I loved the first two films so I expect nothing less, I am a big Keanu Reeves fan and will be seeing this next week.


----------



## BrummyPete (Jun 10, 2010)

Just come back from seeing this, I'm just wondering how much death there needs to be to make a film an 18 certificate lol, cracking film and very tempted to go and watch again 

Sent from my CLT-L29 using Tapatalk


----------



## muzzer (Feb 13, 2011)

I'll be adding this to my collection when the DVD comes out. It's funny but i kind of lost interest in the Marvel films but i do like the John Wick films, probably because he's shown to be human and can't escape injury during his travails


----------



## Mardgee (Feb 28, 2009)

Didn’t think it was as good as the first two. Think the first was my favourite


----------



## HEADPHONES (Jan 1, 2008)

Just finished watching chapter 2 in anticipation of seeing chapter 3 at the cinema in 18 hrs time.
Loved the one liners in chapter 2.
"I assure you.......the stories you have heard about this man, if nothing else, have been WATERED DOWN!" :lol:


----------



## stonejedi (Feb 2, 2008)

Mardgee said:


> Didn't think it was as good as the first two. Think the first was my favourite


I have to agree,the first John Wick is still the best one for me...but saying that the trilogy of films all still offer something to the storyline including "Parabellum". As has been said already the attack dogs were definitely my best part of John Wick 3:thumb:.SJ.


----------



## bluechimp (Dec 21, 2017)

The trailer has caught my eye, are the first two a must watch?


----------



## stonejedi (Feb 2, 2008)

bluechimp said:


> The trailer has caught my eye, are the first two a must watch?
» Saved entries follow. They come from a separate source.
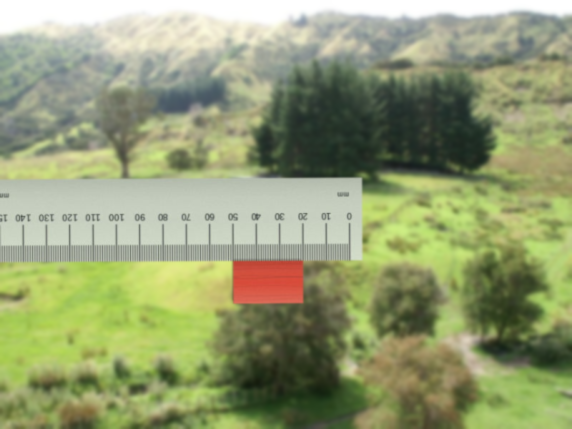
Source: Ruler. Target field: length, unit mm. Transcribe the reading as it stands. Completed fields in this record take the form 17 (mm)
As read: 30 (mm)
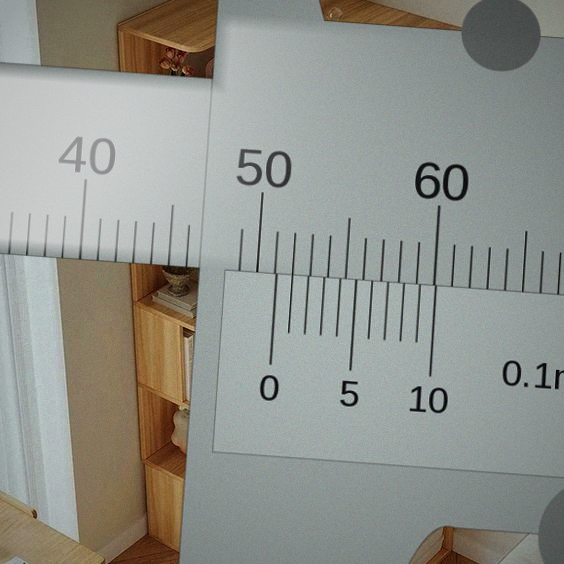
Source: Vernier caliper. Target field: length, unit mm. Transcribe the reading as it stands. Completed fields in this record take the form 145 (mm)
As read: 51.1 (mm)
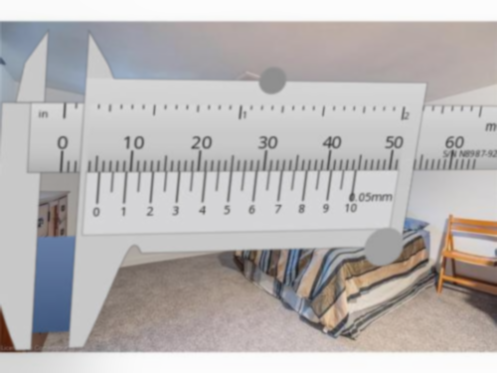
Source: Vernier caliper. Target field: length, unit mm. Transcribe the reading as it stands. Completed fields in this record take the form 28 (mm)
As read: 5.5 (mm)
Yes they are mate!Its a journey of sorts,all the films are linked and start off where the previous film finishes 1,2,3 etc....SJ.


----------



## HEADPHONES (Jan 1, 2008)

+1^
These are some of the Blu Rays that often get revisited by me.
Apart from the story......
Cars
Fights
Superb surround sound effects


----------



## Soul boy 68 (Sep 8, 2013)

Saw the film last night, the fights scenes were simply breathtaking and the action was non stop, some might argue that it's a little to much action. Certainly far fetched to say the least. I mean towards the end when John Wick was shot and he fell to the ground while bouncing off iron stair cases, I mean come on! How could anyone survive that? You just know chapter 4 is in the making.


----------



## HEADPHONES (Jan 1, 2008)

Just come back from cinema.
Absolutely John WICKED film.
Deffo buying this on release.
In fact I'm so hyped I've just got changed and going to do some bag work in the garage!


----------